7. The manufacturing method of claim 6, further comprising, after forming intermediate metal blocks: forming a fourth insulation layer on the second insulation layer; forming a plurality of third contact holes by selectively etching the fourth insulation layer; forming a plurality of third trenches in the fourth insulation layer; and forming metal blocks by filling the third contact holes and the third trenches with a conductive material.

8. The manufacturing method of claim 6, wherein: forming the lower metal line, comprises forming the lower metal line by depositing a copper metal layer on the first insulation layer and filling the first trench, and planarizing the copper metal layer; forming the intermediate metal blocks comprises forming the intermediate metal blocks by depositing a copper metal layer on the second insulation layer and filling the plurality of first contact holes and the plurality of second trenches, and planarizing the copper metal layer; forming the upper metal blocks comprises forming the upper metal blocks by depositing a copper metal layer on the third insulation layer and filling the plurality of second contact holes and the common trench, and planarizing the copper metal layer.

9. The manufacturing method of claim 6, further comprising: before forming the lower metal line, forming a barrier metal on the first insulation layer filling the first trench and selectively etching barrier metal formed directly on a bottom surface of the first trench; before forming the intermediate metal blocks, forming a barrier metal on the second insulation layer, filling the plurality of first contact holes and the plurality of second trenches, selectively etching barrier metal formed directly on a bottom surface of the plurality of first contact holes and the plurality of second trenches; and before forming the upper metal block, forming a barrier metal on the third insulation layer, filling the plurality of second contact holes and the common trench, and selectively etching barrier metal formed directly on a bottom surface of the plurality of second contact holes and the common trench.

10. A semiconductor device comprising a substrate and an inductor formed above the substrate, wherein: the inductor comprises a plurality of metal plugs and metal blocks; and the inductor is formed to have a vertical spiral profile.

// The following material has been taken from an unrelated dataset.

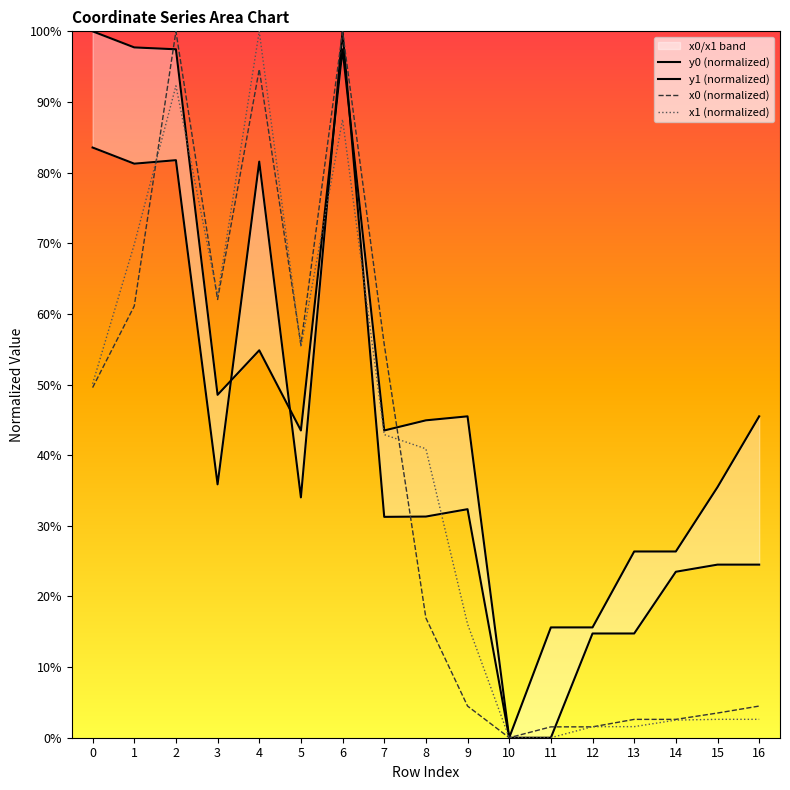

What is the maximum value shown in the chart?

100.0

11. The semiconductor device of claim 10, wherein the inductor comprises a lower conductive portion, first, second, and third conductive column portions, and an upper conductive portion, and wherein the first and second conductive column portions are connected with the lower conductive portion, and the third conductive column portion is connected with one of the first and second conductive portions by the upper conductive portion at a vertical position higher than the lower conductive portion.

12. The semiconductor device of claim 11, wherein the first, second, and third conductive column portions, the lower conductive portion, and the upper conductive portion are on a same plane with respect to at least one vertical cross-sectional plane.

13. The semiconductor device of claim 11, wherein at least one of the first, second, and third conductive column portions comprises at least one metal plug and at least one horizontal metal block.

14. The semiconductor device of claim 13, wherein the at least one metal plug and the at least one horizontal metal block comprises a plurality of metal plugs and a plurality of horizontal metal blocks that are alternately arranged.